一种含有复杂外形运动物体的高效IB-LBM算法研究

The immersed boundary-lattice Boltzmann method (IB-LBM) is a feasible numerical method for simulating flows around moving objects. In conventional IB-LBM, the approximate satisfaction of boundary condition and low accuracy of solution near the boundary are its two major shortcomings. As a consequenc, the accuracy of force calculation on the boundary and numerical stability of method would be affected. In this project, an efficient IB-LBM for dealing with moving objects is developed. Firstly, based on our proposed boundary condition-enforced IB-LBM, the non-physical oscillation of forces on the boundary can be suppressed by using the smoothed delta function. Meanwhile, by applying the technique of adaptive mesh refinement to IB-LBM simulation for the first time, the efficiency of method can be improved and the drastic variation in flow field can be captured accurately. Secondly, by utilizing the Lagrangian interpolation with second order accuracy, a different way to deal with the boundary without use of delta function is developed. As a result, the accuracy of flow solution around the boundary is improved. Employing the proposed IB-LBM, numerious moving boundary flow problems with different geometries are simulated. Moreover, through the simulation of fish swimming and dragonfly flight, the accuracy and efficiency of the proposed method for handling moving boundary flow problems with complex geometry are validated. The research work in this project could offer a reliable CFD method and tool for dealing with the moving boundary flow problems accurately and effectively.

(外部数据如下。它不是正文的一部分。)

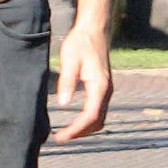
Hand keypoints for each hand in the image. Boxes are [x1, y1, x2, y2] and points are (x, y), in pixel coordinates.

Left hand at [53, 23, 112, 142]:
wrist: (94, 29)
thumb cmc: (80, 42)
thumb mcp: (69, 59)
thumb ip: (67, 81)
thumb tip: (64, 104)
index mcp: (99, 86)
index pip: (90, 117)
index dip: (76, 130)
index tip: (61, 137)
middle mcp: (106, 90)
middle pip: (97, 122)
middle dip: (80, 133)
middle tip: (61, 138)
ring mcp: (106, 89)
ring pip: (99, 118)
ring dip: (85, 128)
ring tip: (66, 132)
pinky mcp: (103, 87)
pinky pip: (98, 110)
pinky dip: (88, 120)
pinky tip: (75, 121)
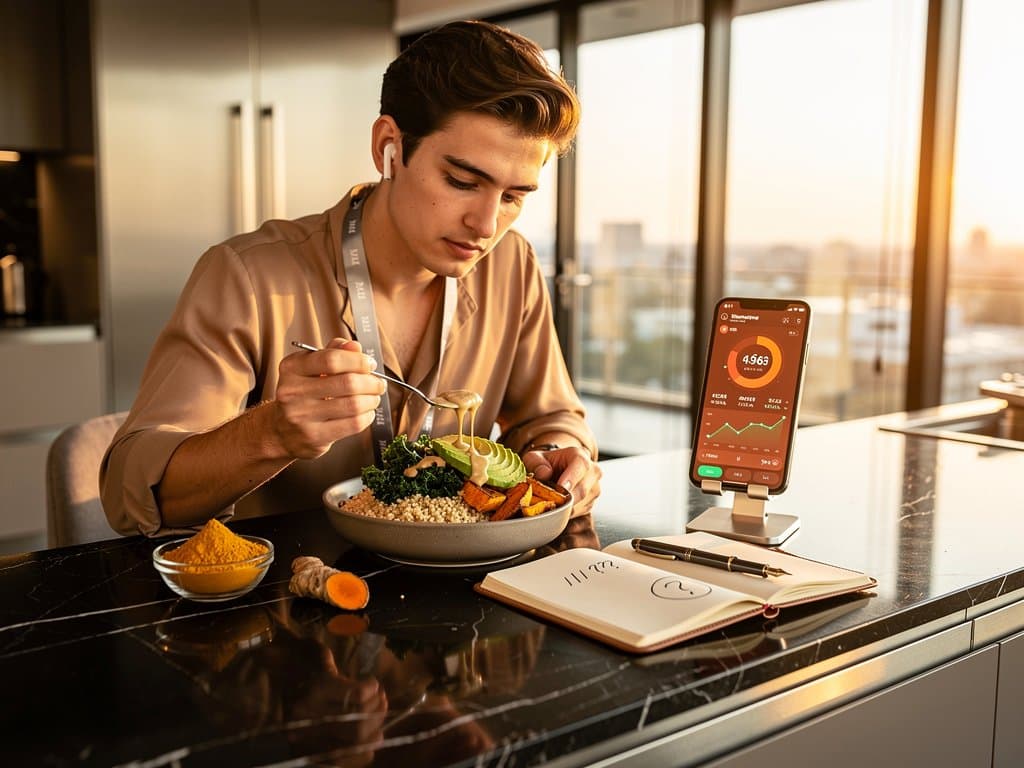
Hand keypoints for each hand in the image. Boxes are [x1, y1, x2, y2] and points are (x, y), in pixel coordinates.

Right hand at [272, 338, 385, 458]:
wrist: (280, 430)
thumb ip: (334, 352)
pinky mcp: (314, 437)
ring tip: (374, 398)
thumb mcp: (311, 368)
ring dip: (371, 400)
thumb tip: (356, 347)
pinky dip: (367, 417)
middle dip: (371, 382)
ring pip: (353, 405)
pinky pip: (352, 424)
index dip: (358, 360)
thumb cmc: (302, 394)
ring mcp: (301, 416)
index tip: (370, 364)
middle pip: (347, 383)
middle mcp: (292, 391)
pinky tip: (366, 413)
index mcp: (292, 368)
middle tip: (378, 384)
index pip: (332, 359)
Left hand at [523, 446, 601, 517]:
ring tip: (549, 503)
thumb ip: (536, 463)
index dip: (571, 478)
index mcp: (580, 456)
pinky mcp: (591, 502)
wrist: (557, 470)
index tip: (559, 488)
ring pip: (580, 504)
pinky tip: (556, 506)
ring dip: (563, 507)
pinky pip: (579, 512)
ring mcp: (594, 488)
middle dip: (563, 499)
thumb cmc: (547, 464)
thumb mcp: (535, 458)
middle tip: (546, 502)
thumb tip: (544, 474)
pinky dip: (566, 512)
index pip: (580, 465)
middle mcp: (592, 471)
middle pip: (582, 490)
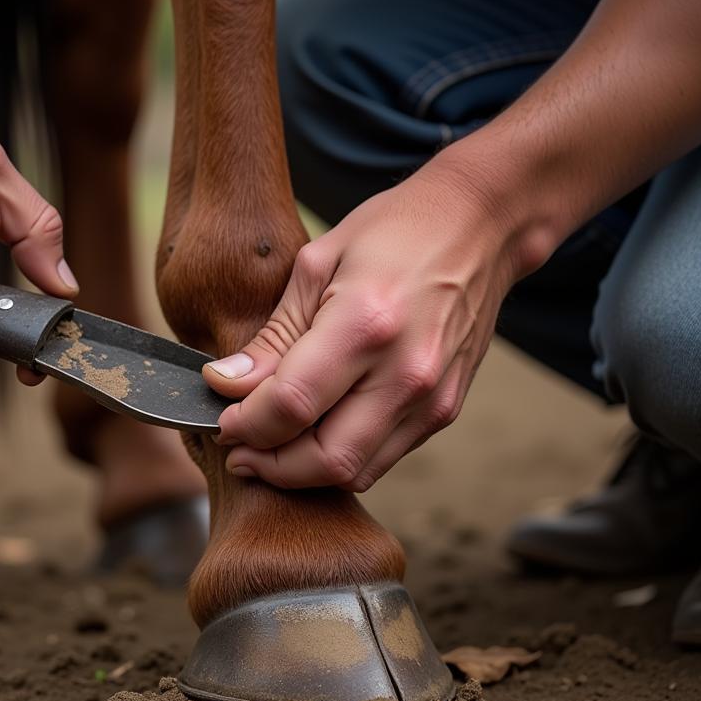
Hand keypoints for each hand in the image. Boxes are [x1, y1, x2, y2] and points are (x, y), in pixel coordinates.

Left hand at [203, 162, 528, 490]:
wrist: (479, 228)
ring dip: (302, 471)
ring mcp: (432, 399)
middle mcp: (406, 372)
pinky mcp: (444, 411)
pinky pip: (381, 458)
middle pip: (324, 460)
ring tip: (269, 444)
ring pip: (354, 472)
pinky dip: (339, 457)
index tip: (221, 417)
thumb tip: (225, 384)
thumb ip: (272, 336)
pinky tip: (314, 430)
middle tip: (237, 446)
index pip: (290, 405)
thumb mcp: (316, 264)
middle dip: (269, 465)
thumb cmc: (393, 232)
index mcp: (365, 324)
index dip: (244, 424)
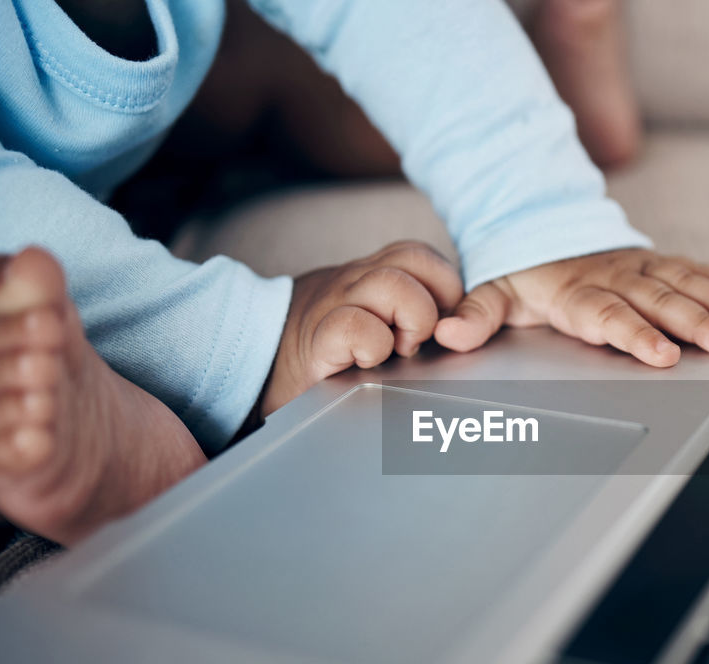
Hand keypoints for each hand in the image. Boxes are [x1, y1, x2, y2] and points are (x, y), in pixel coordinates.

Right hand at [262, 241, 461, 414]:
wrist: (254, 362)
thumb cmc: (321, 350)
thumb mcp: (368, 319)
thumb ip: (406, 315)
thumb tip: (455, 330)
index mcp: (370, 275)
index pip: (422, 255)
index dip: (444, 287)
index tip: (438, 325)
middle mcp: (355, 281)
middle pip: (414, 258)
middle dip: (436, 299)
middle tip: (421, 336)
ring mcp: (335, 303)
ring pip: (393, 285)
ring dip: (410, 321)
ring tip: (397, 349)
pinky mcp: (318, 336)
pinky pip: (356, 326)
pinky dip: (373, 346)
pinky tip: (368, 360)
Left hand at [433, 249, 708, 366]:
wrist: (539, 223)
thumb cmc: (521, 271)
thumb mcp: (491, 292)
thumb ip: (475, 317)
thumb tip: (448, 334)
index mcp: (578, 292)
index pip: (610, 316)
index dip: (636, 334)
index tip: (664, 354)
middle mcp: (616, 277)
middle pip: (660, 303)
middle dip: (697, 324)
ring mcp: (642, 267)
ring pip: (686, 285)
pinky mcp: (659, 261)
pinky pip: (696, 268)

浸入边界-格子波尔兹曼法(IB-LBM)是一种有效模拟动边界问题的数值方法。在现有的IB-LBM中，存在着边界条件不精确满足和物面附近数值解精度低的两个主要问题，从而影响物体受力计算的准确性和数值方法的稳定性。因此，本项目的目的是发展一种高效地模拟动边界问题的IB-LBM。首先，在申请人提出的精确满足边界条件的IB-LBM基础上，通过使用光滑的delta函数，抑制物体受力的非物理震荡；首次把网格自适应技术应用到IB-LBM中，提高计算效率并精确捕捉流动的剧烈变化。其次，通过使用二阶精度的Lagrangian插值，发展一种无delta函数的边界处理方法，提高物面附近流场解的精度。应用这些方法，模拟多种含不同外形的动边界问题。此外，通过模拟鱼游和蜻蜓飞行，验证数值方法处理复杂外形动边界问题的准确性和有效性。通过本项目的研究，可以为准确而有效地处理动边界问题提供可靠的CFD模拟方法和工具。

浸入边界-格子波尔兹曼法（IB-LBM）是一种有效模拟动边界问题的数值方法。在现有的IB-LBM中，存在着边界条件不精确满足和物面附近数值解精度低的两个主要问题，从而影响物体受力计算的准确性和数值方法的稳定性。因此，本项目完善和发展了一种高效地模拟动边界问题的IB-LBM，使其能够准确而有效地模拟复杂物体在流体中的运动。首先，通过使用光滑的delta函数，抑制了物体受力的非物理震荡。其次，把网格自适应技术应用到IB-LBM中，提高计算效率并精确捕捉流动的剧烈变化。应用发展的新算法，模拟研究了多种复杂的动边界问题，包括钝体流动控制和基于拍动翼的新型能量采集系统。基于本项目的研究成果，共计发表了21篇SCI学术论文。通过本项目的研究，可以为准确而有效地处理动边界问题提供可靠的CFD模拟方法和工具。